■ PROVIDED RECORDS ■
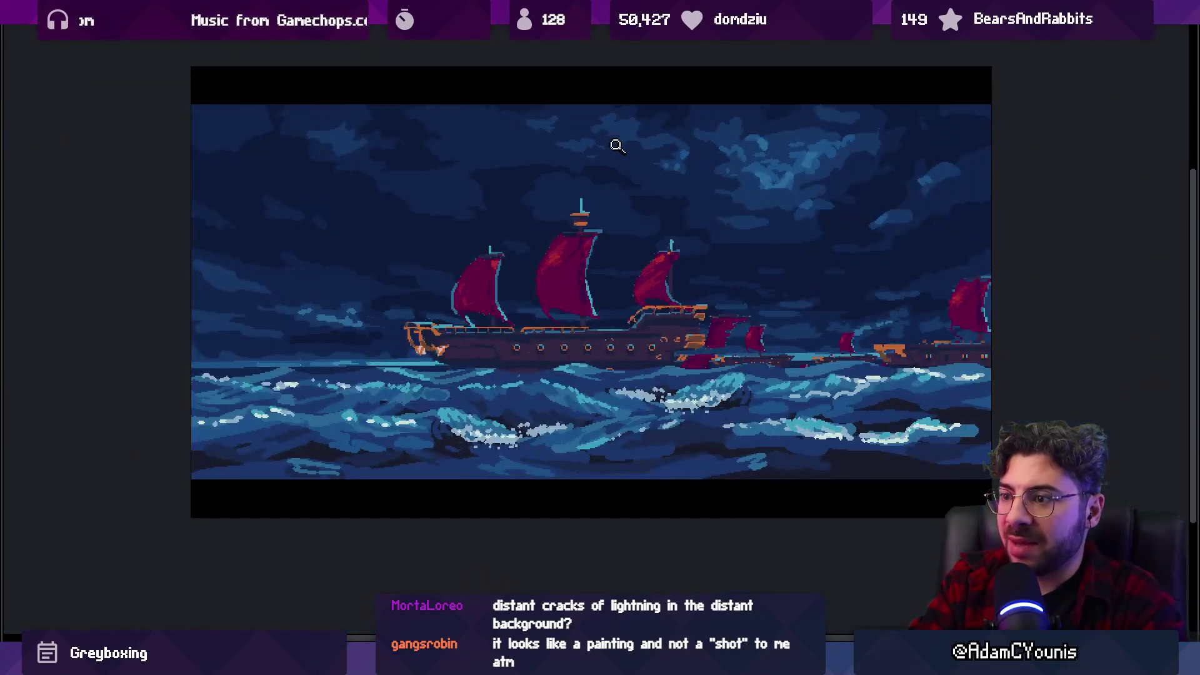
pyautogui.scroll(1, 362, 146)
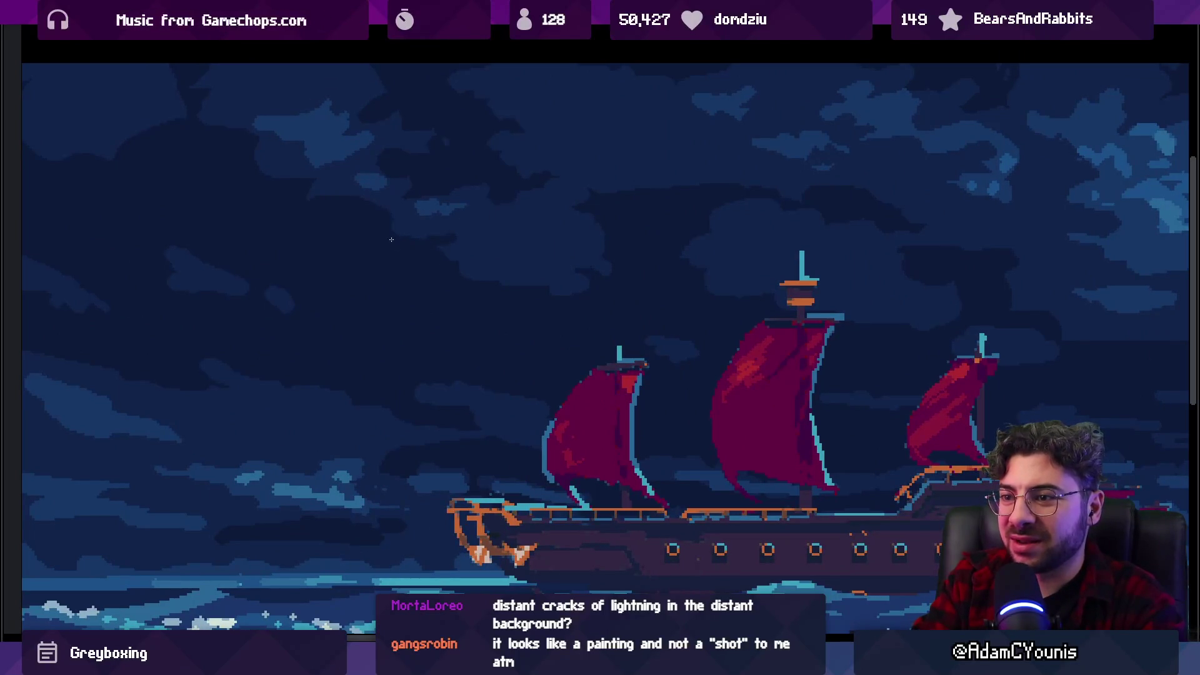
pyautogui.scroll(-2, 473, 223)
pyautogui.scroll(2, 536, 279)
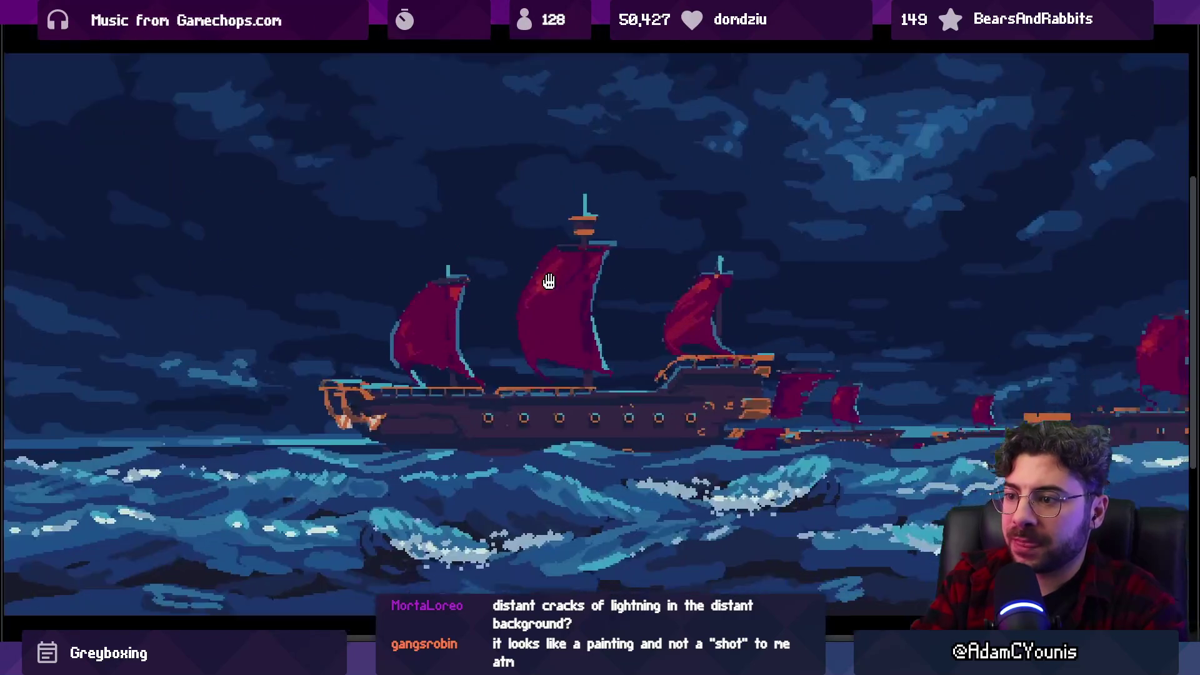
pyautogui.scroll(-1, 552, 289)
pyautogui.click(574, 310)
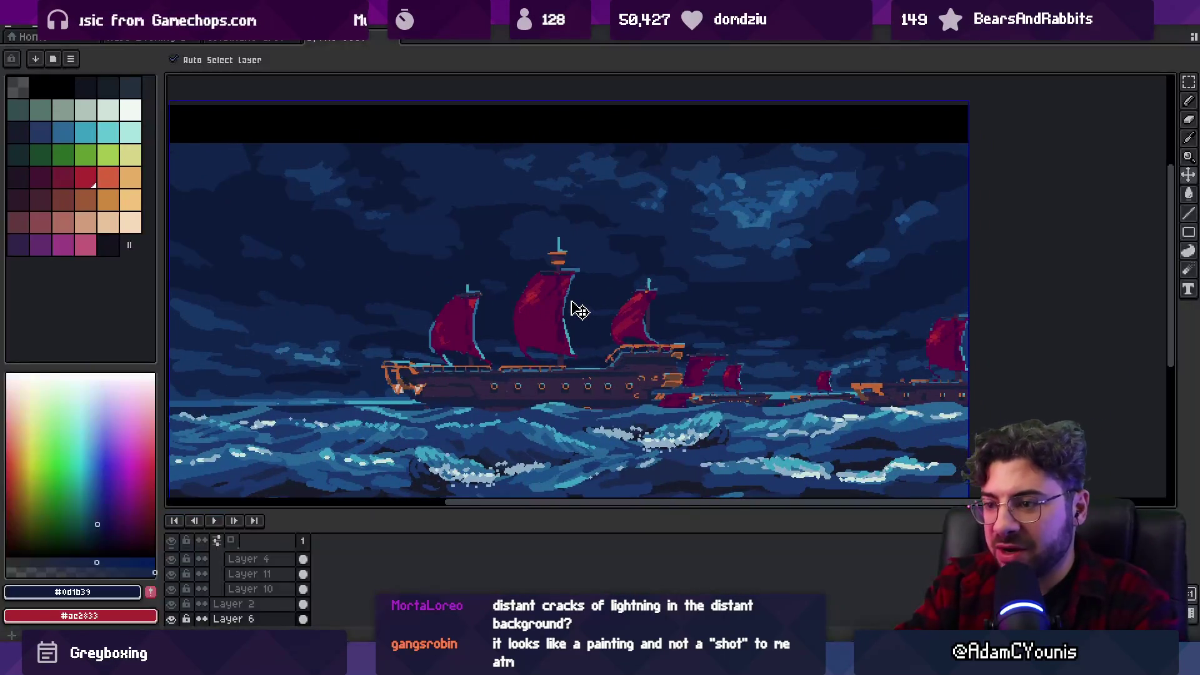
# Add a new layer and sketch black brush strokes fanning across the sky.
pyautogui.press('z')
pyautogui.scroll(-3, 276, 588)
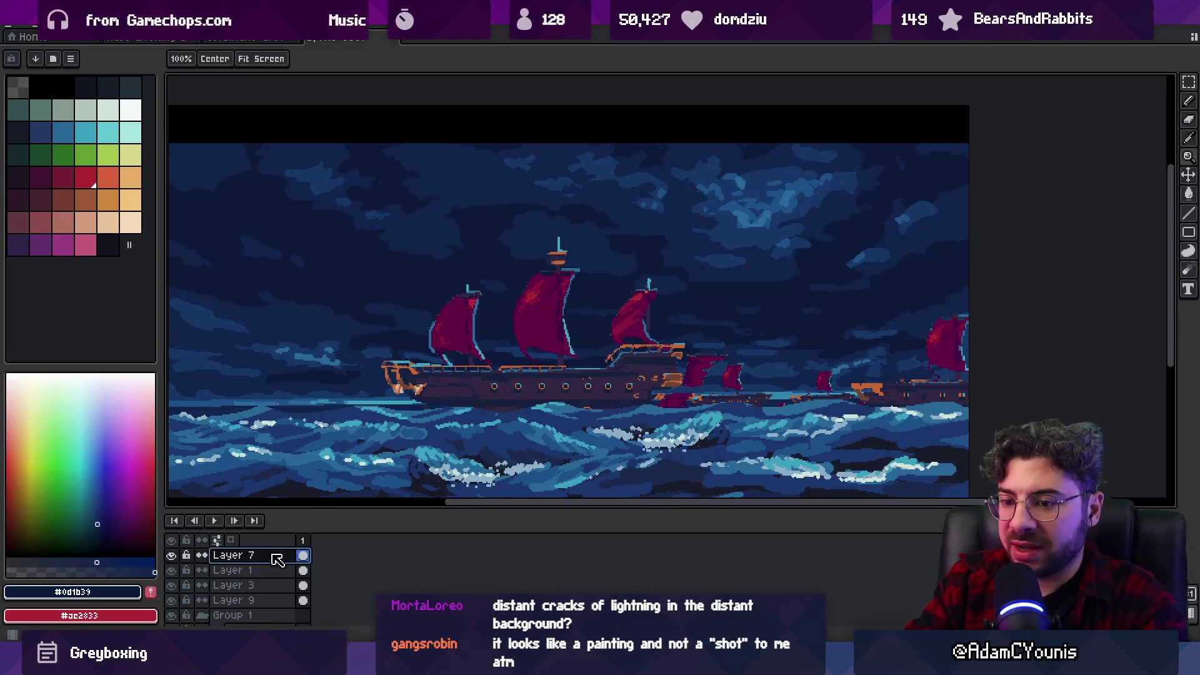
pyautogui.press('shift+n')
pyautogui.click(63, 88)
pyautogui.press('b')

■ INSTRUCTIONS FOR THE TASK ■
Your copy must match the records above word for word and contain no pictures.

■ SOLUTION ■
pyautogui.scroll(1, 362, 146)
pyautogui.scroll(-2, 473, 223)
pyautogui.scroll(2, 536, 279)
pyautogui.scroll(-1, 552, 289)
pyautogui.click(574, 310)
# Add a new layer and sketch black brush strokes fanning across the sky.
pyautogui.press('z')
pyautogui.scroll(-3, 276, 588)
pyautogui.press('shift+n')
pyautogui.click(63, 88)
pyautogui.press('b')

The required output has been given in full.